Beginning with the line below that contains "left shoulder: (309, 114)" and ending with the line that contains "left ankle: (278, 124)", retype every line exactly. Pictures are not copied.

Supplied entries:
BEGIN

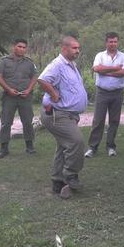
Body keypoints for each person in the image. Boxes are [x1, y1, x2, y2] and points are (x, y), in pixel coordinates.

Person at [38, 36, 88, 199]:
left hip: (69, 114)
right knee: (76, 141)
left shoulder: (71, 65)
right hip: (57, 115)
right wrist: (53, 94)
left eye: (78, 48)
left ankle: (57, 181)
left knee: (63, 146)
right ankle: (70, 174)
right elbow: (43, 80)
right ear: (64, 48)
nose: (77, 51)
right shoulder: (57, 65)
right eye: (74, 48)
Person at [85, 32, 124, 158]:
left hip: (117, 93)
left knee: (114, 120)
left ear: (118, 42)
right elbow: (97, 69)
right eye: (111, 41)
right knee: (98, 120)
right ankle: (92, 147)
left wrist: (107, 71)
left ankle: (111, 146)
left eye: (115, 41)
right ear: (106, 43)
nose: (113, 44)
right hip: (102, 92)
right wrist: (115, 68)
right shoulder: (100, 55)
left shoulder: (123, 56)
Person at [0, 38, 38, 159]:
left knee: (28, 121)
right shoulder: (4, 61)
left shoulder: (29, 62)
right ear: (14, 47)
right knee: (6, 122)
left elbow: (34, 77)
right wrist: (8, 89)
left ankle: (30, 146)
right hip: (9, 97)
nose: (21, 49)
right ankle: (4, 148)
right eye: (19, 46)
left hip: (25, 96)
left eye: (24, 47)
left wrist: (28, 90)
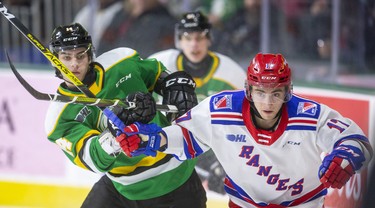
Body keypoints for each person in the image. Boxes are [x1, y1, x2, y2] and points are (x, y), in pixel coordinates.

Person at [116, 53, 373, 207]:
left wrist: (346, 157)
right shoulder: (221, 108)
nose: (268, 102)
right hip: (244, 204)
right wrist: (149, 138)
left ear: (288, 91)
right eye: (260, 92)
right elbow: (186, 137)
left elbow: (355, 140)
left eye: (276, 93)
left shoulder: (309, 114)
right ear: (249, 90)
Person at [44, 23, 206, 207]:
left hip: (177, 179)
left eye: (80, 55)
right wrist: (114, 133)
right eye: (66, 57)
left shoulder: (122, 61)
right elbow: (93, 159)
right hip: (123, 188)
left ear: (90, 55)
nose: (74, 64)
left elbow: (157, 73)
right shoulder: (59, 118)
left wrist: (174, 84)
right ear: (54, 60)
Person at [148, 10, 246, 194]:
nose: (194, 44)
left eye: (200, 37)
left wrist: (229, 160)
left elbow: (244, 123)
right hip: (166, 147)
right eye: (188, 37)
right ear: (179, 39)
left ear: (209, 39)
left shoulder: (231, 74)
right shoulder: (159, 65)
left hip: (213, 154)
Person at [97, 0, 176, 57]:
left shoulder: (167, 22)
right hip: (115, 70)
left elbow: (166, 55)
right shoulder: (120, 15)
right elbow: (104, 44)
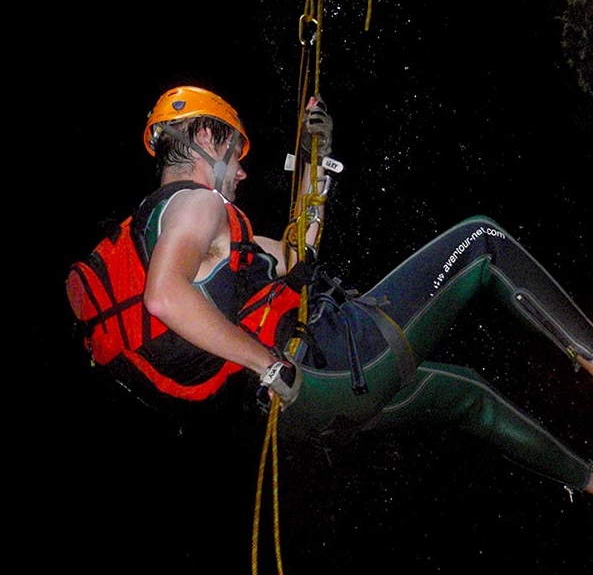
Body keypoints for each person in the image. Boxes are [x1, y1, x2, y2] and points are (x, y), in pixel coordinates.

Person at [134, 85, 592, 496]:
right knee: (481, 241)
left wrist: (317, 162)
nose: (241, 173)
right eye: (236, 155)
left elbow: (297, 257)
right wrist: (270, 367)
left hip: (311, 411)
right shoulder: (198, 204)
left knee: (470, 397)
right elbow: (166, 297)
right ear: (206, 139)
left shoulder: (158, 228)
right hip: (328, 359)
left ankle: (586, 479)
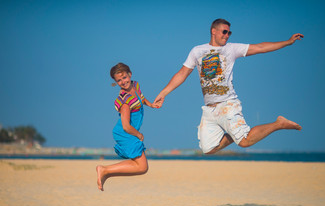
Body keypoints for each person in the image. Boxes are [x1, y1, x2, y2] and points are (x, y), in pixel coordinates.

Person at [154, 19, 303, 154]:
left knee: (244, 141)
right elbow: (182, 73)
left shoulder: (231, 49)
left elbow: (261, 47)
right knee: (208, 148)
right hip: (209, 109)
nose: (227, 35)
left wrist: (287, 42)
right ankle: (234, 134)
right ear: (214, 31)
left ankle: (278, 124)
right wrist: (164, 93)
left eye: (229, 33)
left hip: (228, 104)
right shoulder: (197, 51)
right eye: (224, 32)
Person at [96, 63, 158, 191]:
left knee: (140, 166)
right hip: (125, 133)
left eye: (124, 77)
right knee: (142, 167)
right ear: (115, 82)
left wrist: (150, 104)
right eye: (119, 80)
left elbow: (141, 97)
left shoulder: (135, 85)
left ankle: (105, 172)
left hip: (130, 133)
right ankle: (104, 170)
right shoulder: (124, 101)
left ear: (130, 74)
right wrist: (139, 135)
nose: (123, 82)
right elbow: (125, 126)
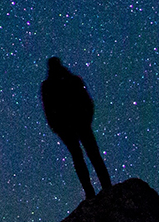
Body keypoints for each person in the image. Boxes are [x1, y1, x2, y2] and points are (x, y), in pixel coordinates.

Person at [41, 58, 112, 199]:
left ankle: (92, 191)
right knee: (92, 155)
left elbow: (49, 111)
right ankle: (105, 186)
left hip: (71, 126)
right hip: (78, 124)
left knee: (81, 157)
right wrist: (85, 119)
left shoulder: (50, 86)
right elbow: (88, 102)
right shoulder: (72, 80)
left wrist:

END

Written response:
left shoulder: (309, 114)
right ear: (249, 90)
Person at [44, 23, 206, 207]:
left hip: (177, 179)
left eye: (80, 55)
right wrist: (114, 133)
right eye: (66, 57)
left shoulder: (122, 61)
right elbow: (93, 159)
right hip: (123, 188)
left ear: (90, 55)
nose: (74, 64)
left elbow: (157, 73)
right shoulder: (59, 118)
left wrist: (174, 84)
right ear: (54, 60)
Person at [148, 10, 246, 194]:
nose: (194, 44)
left eye: (200, 37)
left wrist: (229, 160)
left elbow: (244, 123)
right hip: (166, 147)
right eye: (188, 37)
right ear: (179, 39)
left ear: (209, 39)
left shoulder: (231, 74)
right shoulder: (159, 65)
left hip: (213, 154)
Person at [97, 0, 176, 57]:
left shoulder: (167, 22)
right hip: (115, 70)
left elbow: (166, 55)
right shoulder: (120, 15)
right elbow: (104, 44)
Body keypoints for each person in the image. Boxes are [x1, y1, x2, y2] and points are (x, y), in pixel coordinates.

Person at [134, 85, 592, 496]:
right knee: (481, 241)
left wrist: (317, 162)
nose: (241, 173)
right eye: (236, 155)
left elbow: (297, 257)
right wrist: (270, 367)
left hip: (311, 411)
right shoulder: (198, 204)
left knee: (470, 397)
right elbow: (166, 297)
right ear: (206, 139)
left shoulder: (158, 228)
right hip: (328, 359)
left ankle: (586, 479)
Body keypoints for each person in the image. Boxes are [x1, y1, x2, y2] and points are (x, y), in pixel coordinates.

Person at [154, 19, 303, 154]:
left knee: (244, 141)
right elbow: (182, 73)
left shoulder: (231, 49)
left elbow: (261, 47)
right knee: (208, 148)
right hip: (209, 109)
nose: (227, 35)
left wrist: (287, 42)
right ankle: (234, 134)
right ear: (214, 31)
left ankle: (278, 124)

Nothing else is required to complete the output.